UBP’de yaklaşan kurultay ile birlikte giderek düşen siyasal seviye, artık halkımız açısından bir utanç kaynağına dönüşmüş durumdadır. UBP mevcut rejimin en rafine partisi olmakla, tüm diğer rejim partilerinden açık ara öndedir ancak bu partinin temsil ettiği tüm çürümüşlük diğer rejim partilerinde de mevcuttur. Yaşananlar gösteriyor ki, mesele hangi partinin daha kirli, hangi partinin daha kokuşmuş, hangi partinin daha yozlaşmış olduğundan öte bir meseledir; tüm rejim partileri, temsil ettikleri rejimle birlikte çürümektedirler.
Kıbrıs’ın kuzeyinde zenginlik ile yoksulluk kutuplaştıkça ve rejim partileri ultra zenginlerin yanında durarak emekçilere düşmanlaştıkça, rejim daha da çürümekte; rejim partileri halktan kopmakta ve iki ayrı dünya oluşmaktadır. Bir yanda alın teri ile yaşayanlar, bütçesini denkleştirmek için uzun saatler düşük ücretle çalışanlar; diğer yanda kariyer, makam ve yalakalık uğruna insanlıktan çıkanlar, mafyatik ilişkiler içine girip her türlü toplumsal etiği yitirenler…

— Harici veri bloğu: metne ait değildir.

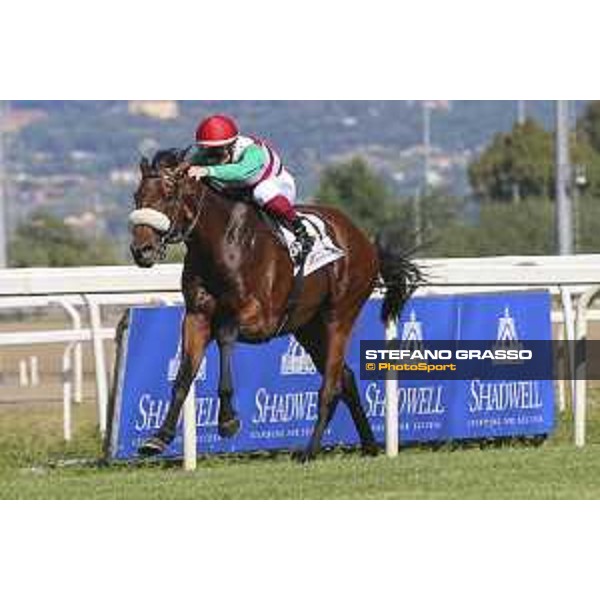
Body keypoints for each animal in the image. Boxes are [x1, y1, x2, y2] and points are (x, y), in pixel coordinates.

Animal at [130, 149, 422, 460]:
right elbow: (183, 376)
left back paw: (309, 452)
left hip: (340, 315)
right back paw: (368, 445)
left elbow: (225, 334)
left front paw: (228, 420)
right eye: (137, 196)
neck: (222, 242)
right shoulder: (197, 315)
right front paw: (158, 438)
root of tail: (364, 241)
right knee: (346, 378)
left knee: (330, 386)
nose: (141, 250)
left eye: (168, 194)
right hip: (308, 328)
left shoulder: (261, 318)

Kıbrıs’ın kuzeyinde rejim çürüyen bir cesettir. Kaldırılmayan, gömülmeyen, yakılmayan her ceset gibi bu rejim, rejim partileri ve onların yöneticileri de yavaş yavaş çürümekte, etraflarını zehirlemektedirler. Toplumun kurtuluşu emekçi halk kitlelerinin birleşik, örgütlü mücadelesinden, alnının teri ile yaşayan emekçi sınınıflarımızın bu rejimi kaldırıp atmasından geçmektedir.
Halkımıza çağrımız bu kokuşmuş ve iğrenç düzen karşısında, alın terinin, emeğin ve emekçinin sınıf örgütü olan partimiz saflarında mücadeleye omuz verilmesidir. Gelin hepimizi zehirleyen bu çürümüş cesedi kaldıralım, asalak ve işbirlikçilerin çirkef çukurunu geride bırakalım.